Jerry Reed - Nashville Underground (1968) - Album Review

By Paul Rigg

A Late-Sixties Surprise 

Squeezed between The Unbelievable Guitar and Voice of
Jerry Reed (1967) and Alabama Wild Man (1968) came Reed’s “exquisitely produced country-pop" album, Nashville Underground (1968; Real Gone Music/Sony).

 The three-time Grammy winner had many talents but most guitarists recall him as a pioneer in the field of finger-picking, and as a singer-songwriter whose tunes were covered by artists of the calibre of Elvis Presley, Johnny Cash, and Chet Atkins– who once said that Reed was even better than him.    


It is worth recalling the context in which Reed dropped Nashville Underground. It is perhaps not surprising that Cash had recorded At Folsom Prison live at Folsom State Prison in mid-January of that year, but a lot of the biggest acts of the time were focused on rock and, particularly, the electric guitar. In February 1968 Dave Gilmour joined Pink Floyd, for example, while in September, Led Zeppelin played for the first time, and later that same month The Who began recording their rock opera Tommy. Shortly afterwards The Beatles released The White Album, and psychedelia was reaching its peak.

It is in this scenario that Reed picked up his cheap but well-loved Baldwin acoustic guitar and placed country music firmly into the mix with soft ballads like Remembering, which kicks off the album. “A good woman's love is hard to find, and my woman's love was just that kind, And I'm the reason that she's gone today, I miss her so and the price that I pay is remembering,” he croons – which is about as far away as you can get from The Who’s We're Not Gonna Take It: “We forsake you, gonna rape you, Let's forget you better still…”


Next up is A Thing Called Love, made famous by Cash but written and originally recorded by Reed. The song tells the story of a man who is ‘six foot six and weighed two hundred and thirty-five pounds’, but is brought to his knees by love. If the multi-talented artist had just created this one song it would have have made this album a key reference point in musical history, but there are several others.

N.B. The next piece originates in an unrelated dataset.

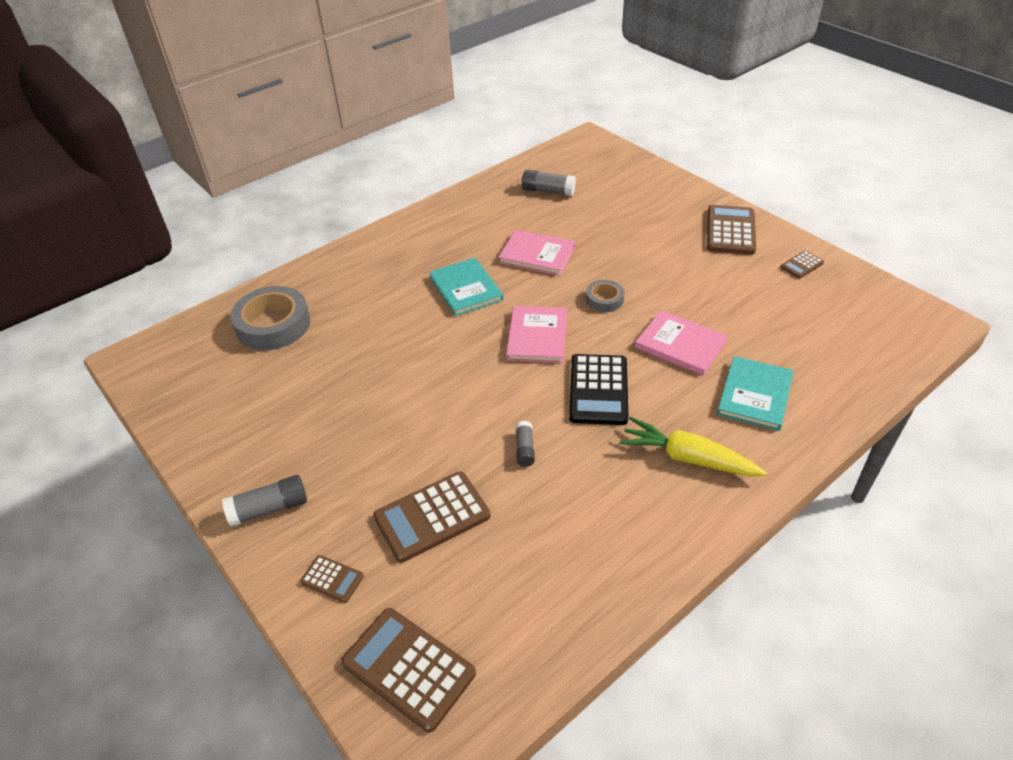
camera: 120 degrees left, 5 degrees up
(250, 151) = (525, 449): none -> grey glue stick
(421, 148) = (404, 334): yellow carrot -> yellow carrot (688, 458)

The ripping Tupelo Mississippi Flash is classic Reed in his wildman ’guise, while Wabash Cannonball, Fine On My Mind and Hallelujah I Love Her So (a Ray Charles cover) conjure up gentler characters in female form. The bluesy Almost Crazy feels flat, however, especially when contrasted both in style and content with closer John Henry, which tells the mythical story of the
African American folk hero whose job it was to drill into rocks to build railroad tunnels that opened up the American west.

Nashville Underground
was largely an unexpected album both in the context of a lot of other music around in the late 1960s, and because its light country pop-feel didn’t neatly gel with the ‘notorious wildman’ who wrote most of it. It is nonetheless a classic of its time, and it augered in a period that saw Reed’s star go from strength to strength.